Bron Heussenstamm Blends Bleav Podcasts Advertising with SiriusXM
Bron Heussenstamm, the CEO of the Bleav Podcast Network says blending podcasting advertising with satellite radio’s reach is a victory for both sides.
Last week, the Bleav (pronounced believe) Podcast Network announced a deal with SiriusXM to make all 32 NFL team-specific Bleav pods available on the SXM app. SXM can also air Bleav content on any of its sports channels. Each NFL Bleav show pairs a former player with a host to discuss team issues. Eric Davis, Lorenzo Neal, and Pac-Man Jones are amongst the former players Bleav has signed as talent.
I have hosted a Bleav podcast about Boise State football -the Kingdom of POD. I am usually provided 1-3 advertisers per episode by the network and get paid by the download. My subject matter is regional, so my take-home pay is usually under four figures. I have enjoyed the technical assistance and cross-promotion I receive and I enjoyed meeting Bleav CEO Bron Heussenstamm. Bron is Los Angeles-based, a USC graduate, and founded Bleav in 2018. We discussed the SXM deal, podcast advertising, and the future.
Will the podcast advertisers be carried on the SXM distribution platform?
Yes, Bleav baked-in advertisements and hosts read ads are distributed across all platforms. This enables the host to do their show once through, making it as easy as possible for the hosts and consistent for the advertisers.
How is advertising on Bleav different?
We want to be more than a ‘host read ad’ or a ‘digital insert’ with our advertising partners. When companies work with Bleav shows and talent, those companies can receive our omnichannel of distribution points—podcast platforms, YouTube, socials, streamers, TV, radio, and more. This allows for consistent branding across all platforms: great talent presenting great companies to fans and consumers no matter where they consume content.
What is the growth pattern for podcasts that you see?
The industry trades have presented 400%-800% percent growth over the next ten years. Once the COVID fog lifted, we really saw these gains. Sports are always going to be at the forefront of culture. The increases in all sports sectors have certainly carried into the digital space.
SXM has started with NFL shows but can also air more Bleav content – what does that look like?
We’ve started with our NFL network of 32 team shows hosted by a former player. We’ve kept the door open for our NCAAB, NCAAF, MLB, NHL, Basketball, and Soccer networks. We’re happy for our hosts to be part of such a tremendous company and platform. SiriusXM can continue to amplify its voice and give fans the access and insight only a player can provide.
The Interactive Advertising Bureau-IAB- says podcast revenue grew 72% last year to $1.4B and is expected to grow to $2B this year and double to $4B by 2024. Have you seen similar growth? What is driving the industry now, and what will be the primary cause of growth by 2024?
There is a myriad of reasons for the growth. I‘ll lean into a couple.
At Bleav, we launch and maximize the digital arm of industry leaders. The technology upgrades to allow hosts to have a world-class show — simulcast in both audio and video – from their home has led to an explosion of content.

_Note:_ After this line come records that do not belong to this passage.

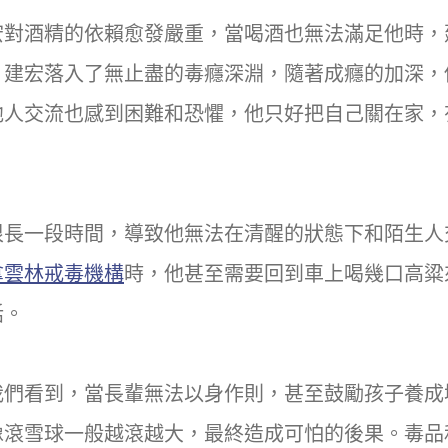
宏對酒精的依賴愈發嚴重，當喝酒也無法滿足他時，
，建宏落入了無止盡的毒癮深淵，隨著成癮的加深，
他人交流也感到困難和恐懼，他只好把自己關在家，
很長一段時間，導致他無法在清醒的狀態下和陌生人
拿雲林戒毒機構
時，他甚至需要回到車上喝幾口高粱
話。
我們看到，當長輩無法以身作則，甚至鼓勵孩子養成
像滾雪球一般越滾越大，最終造成可怕的後果。毒品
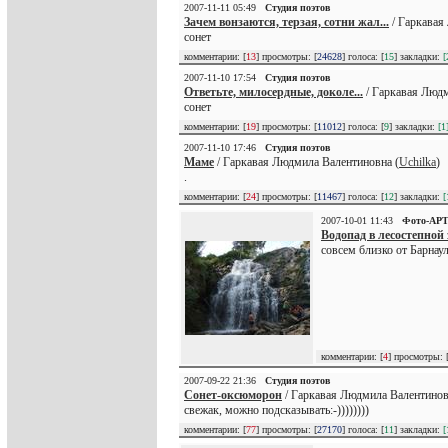
2007-11-11 05:49
Студия поэтов
Зачем вонзаются, терзая, сотни жал...
/ Гаркавая
сонет
комментарии: [
13
] просмотры: [
24628
] голоса: [
15
] закладки:
[
2007-11-10 17:54
Студия поэтов
Ответьте, милосердные, доколе...
/ Гаркавая Людм
сонет
комментарии: [
19
] просмотры: [
11012
] голоса: [
9
] закладки:
[1
2007-11-10 17:46
Студия поэтов
Маме
/ Гаркавая Людмила Валентиновна (
Uchilka
)
.
комментарии: [
24
] просмотры: [
11467
] голоса: [
12
] закладки:
[
2007-10-01 11:43
Фото-АР
Водопад в лесостепной
совсем близко от Барнаул
комментарии: [
4
] просмотры: 
2007-09-22 21:36
Студия поэтов
Сонет-оксюморон
/ Гаркавая Людмила Валентинов
свежак, можно подсказывать:-))))))))
комментарии: [
77
] просмотры: [
27170
] голоса: [
11
] закладки:
[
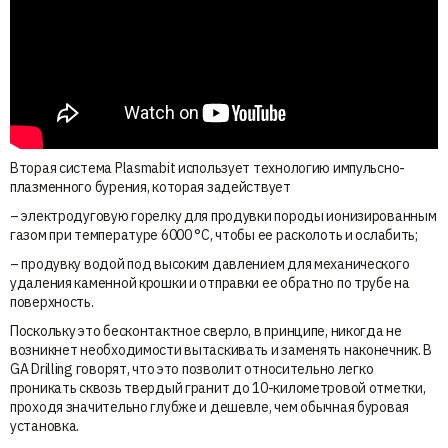
Вторая система Plasmabit использует технологию импульсно-
плазменного бурения, которая задействует
– электродуговую горелку для продувки породы ионизированным
газом при температуре 6000 °C, чтобы ее расколоть и ослабить;
– продувку водой под высоким давлением для механического
удаления каменной крошки и отправки ее обратно по трубе на
поверхность.
Поскольку это бесконтактное сверло, в принципе, никогда не
возникнет необходимости вытаскивать и заменять наконечник. В
GA Drilling говорят, что это позволит относительно легко
проникать сквозь твердый гранит до 10-километровой отметки,
проходя значительно глубже и дешевле, чем обычная буровая
установка.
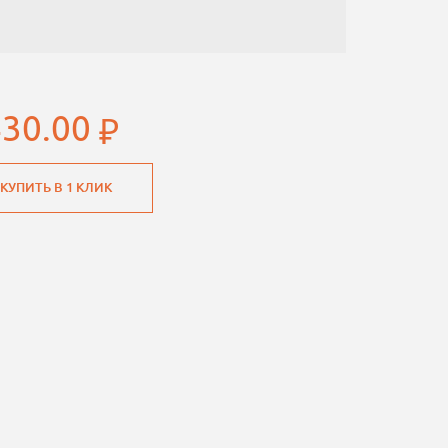
430.00
КУПИТЬ В 1 КЛИК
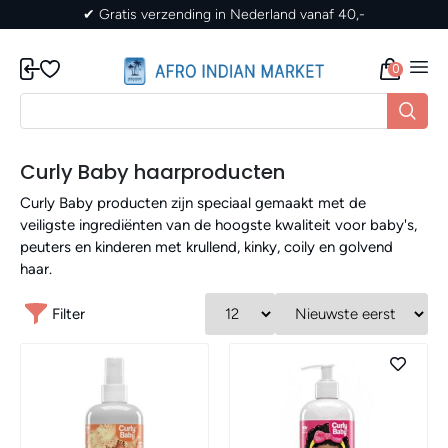
✔ Gratis verzending in Nederland vanaf 40,-
0
Curly Baby haarproducten
Curly Baby producten zijn speciaal gemaakt met de
veiligste ingrediënten van de hoogste kwaliteit voor baby's,
peuters en kinderen met krullend, kinky, coily en golvend
haar.
Filter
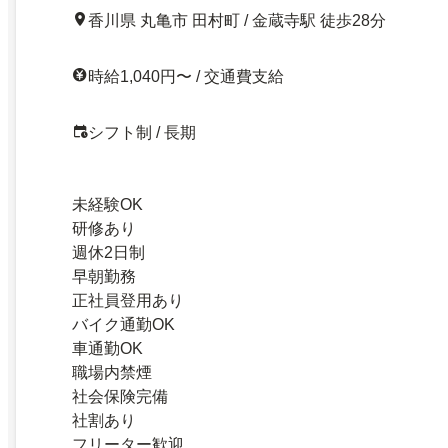
香川県 丸亀市 田村町 / 金蔵寺駅 徒歩28分
時給1,040円〜 / 交通費支給
シフト制 / 長期
未経験OK
研修あり
週休2日制
早朝勤務
正社員登用あり
バイク通勤OK
車通勤OK
職場内禁煙
社会保険完備
社割あり
フリーター歓迎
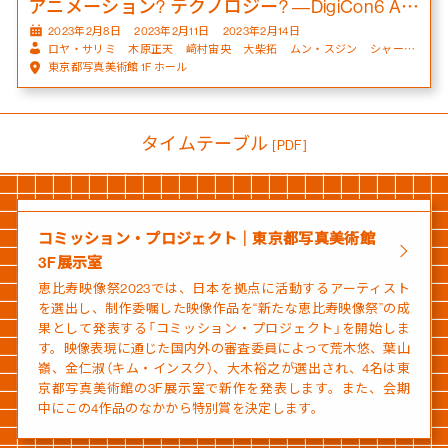
アニメーション? テクノロジー? ―DigiCon6 ASIA
2023年2月8日
2023年2月11日
2023年2月14日
ロヤ・サリミ
木原正天
﨑村宙央
大柴拓
ムン・スジン
シャー・フェイ
東京都写真美術館 1F ホール
タイムテーブル
[PDF]
コミッション・プロジェクト｜東京都写真美術館
3F展示室
恵比寿映像祭2023では、日本を拠点に活動するアーティスト
を選出し、制作委嘱した映像作品を“新たな恵比寿映像祭”の成
果として発表する「コミッション・プロジェクト」を開始しま
す。映像表現に通じた国内外の審査委員によって荒木悠、葉山
嶺、金仁淑（キム・インスク）、大木裕之が選出され、4名は東
京都写真美術館の3F展示室で新作を発表します。また、会期
中にこの4作品のなかから特別賞を決定します。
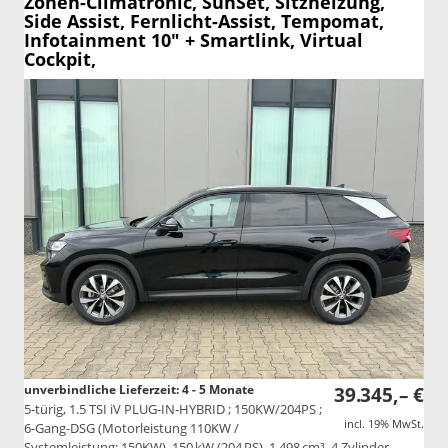
Zonen-Climatronic, SunSet, Sitzheizung,
Side Assist, Fernlicht-Assist, Tempomat,
Infotainment 10" + Smartlink, Virtual
Cockpit,
unverbindliche Lieferzeit: 4 - 5 Monate
39.345,– €
5-türig, 1.5 TSI iV PLUG-IN-HYBRID ; 150KW/204PS ;
incl. 19% MwSt.
6-Gang-DSG (Motorleistung 110KW /
Systemleistung: 150KW), 150 kW (204 PS), 1.498 cm³, 4 Zylinder,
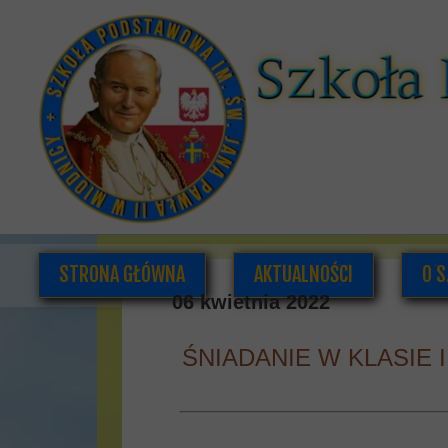
STRONA GŁÓWNA
AKTUALNOŚCI
O S
06 kwietnia 2022
ŚNIADANIE W KLASIE I
K
DOK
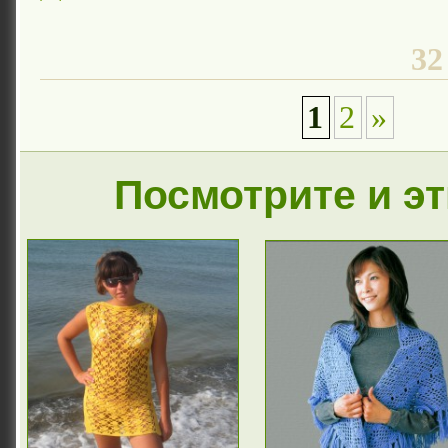
32
1
2
»
Посмотрите и э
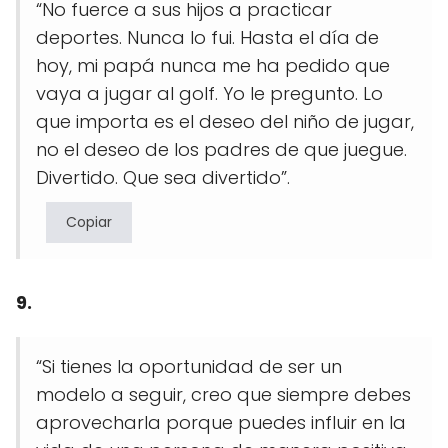
“No fuerce a sus hijos a practicar
deportes. Nunca lo fui. Hasta el día de
hoy, mi papá nunca me ha pedido que
vaya a jugar al golf. Yo le pregunto. Lo
que importa es el deseo del niño de jugar,
no el deseo de los padres de que juegue.
Divertido. Que sea divertido”.
Copiar
9.
“Si tienes la oportunidad de ser un
modelo a seguir, creo que siempre debes
aprovecharla porque puedes influir en la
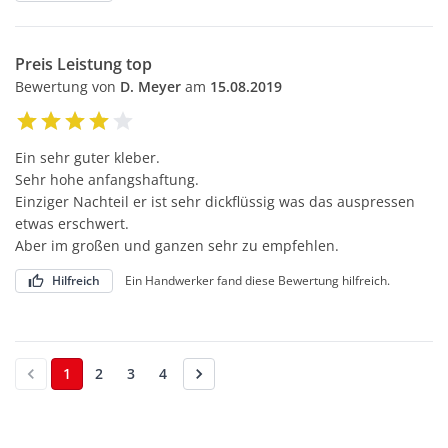
Preis Leistung top
Bewertung von
D. Meyer
am
15.08.2019
Ein sehr guter kleber.
Sehr hohe anfangshaftung.
Einziger Nachteil er ist sehr dickflüssig was das auspressen
etwas erschwert.
Aber im großen und ganzen sehr zu empfehlen.
Hilfreich
Ein Handwerker fand diese Bewertung hilfreich.
1
2
3
4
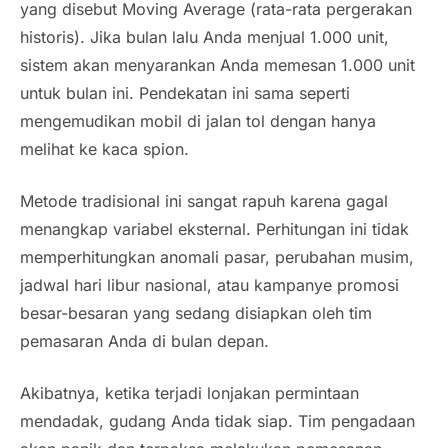
yang disebut
Moving Average
(rata-rata pergerakan
historis). Jika bulan lalu Anda menjual 1.000 unit,
sistem akan menyarankan Anda memesan 1.000 unit
untuk bulan ini. Pendekatan ini sama seperti
mengemudikan mobil di jalan tol dengan hanya
melihat ke kaca spion.
Metode tradisional ini sangat rapuh karena gagal
menangkap variabel eksternal. Perhitungan ini tidak
memperhitungkan anomali pasar, perubahan musim,
jadwal hari libur nasional, atau kampanye promosi
besar-besaran yang sedang disiapkan oleh tim
pemasaran Anda di bulan depan.
Akibatnya, ketika terjadi lonjakan permintaan
mendadak, gudang Anda tidak siap. Tim pengadaan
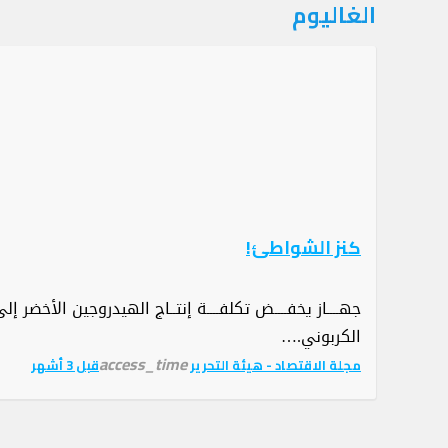
التصنيف:
الغاليوم
الغاليوم
كنز الشواطئ!
جهــــاز يخفــــض تكلفــــة إنتــاج الهيدروجين الأخ
الكربوني.…
access_time
مجلة الاقتصاد - هيئة التحرير
قبل 3 أشهر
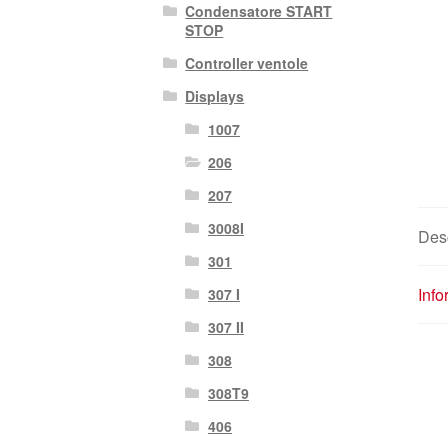
Condensatore START
STOP
Controller ventole
Displays
1007
206
207
3008I
Des
301
Info
307 I
307 II
308
308T9
406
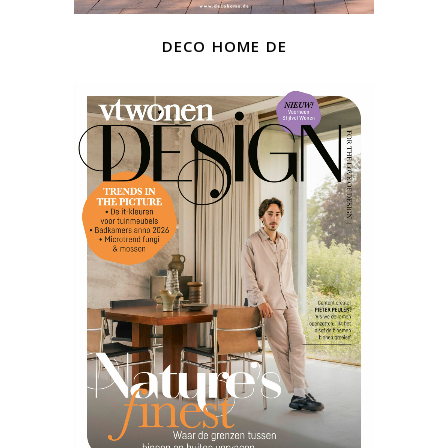
deco home de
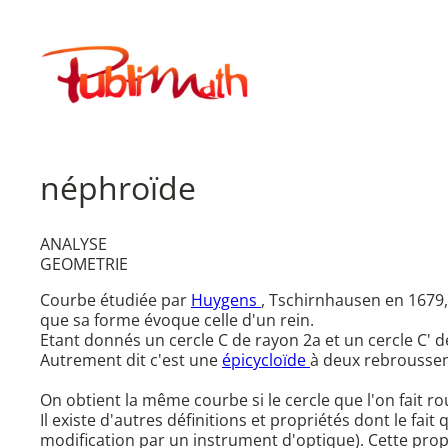
Aller
au
Publimath
contenu
néphroïde
ANALYSE
GEOMETRIE
Courbe étudiée par
Huygens
, Tschirnhausen en 1679
que sa forme évoque celle d'un rein.
Etant donnés un cercle C de rayon 2a et un cercle C' de
Autrement dit c'est une
épicycloïde
à deux rebrousse
On obtient la même courbe si le cercle que l'on fait ro
Il existe d'autres définitions et propriétés dont le fait
modification par un instrument d'optique). Cette prop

With this, the level of content creators has risen. Having a YouTube, RSS feed, podcast, and more is now part of the brand, right alongside Twitter and Instagram.
If a company wants to advertise on Bleav in Chargers, we know exactly how many people heard Lorenzo Neal endorse their product. We can also safely assume they like the Chargers. The tracking of demo specifics for companies is huge. It’s a fantastic medium to present products to the right fans and consumers.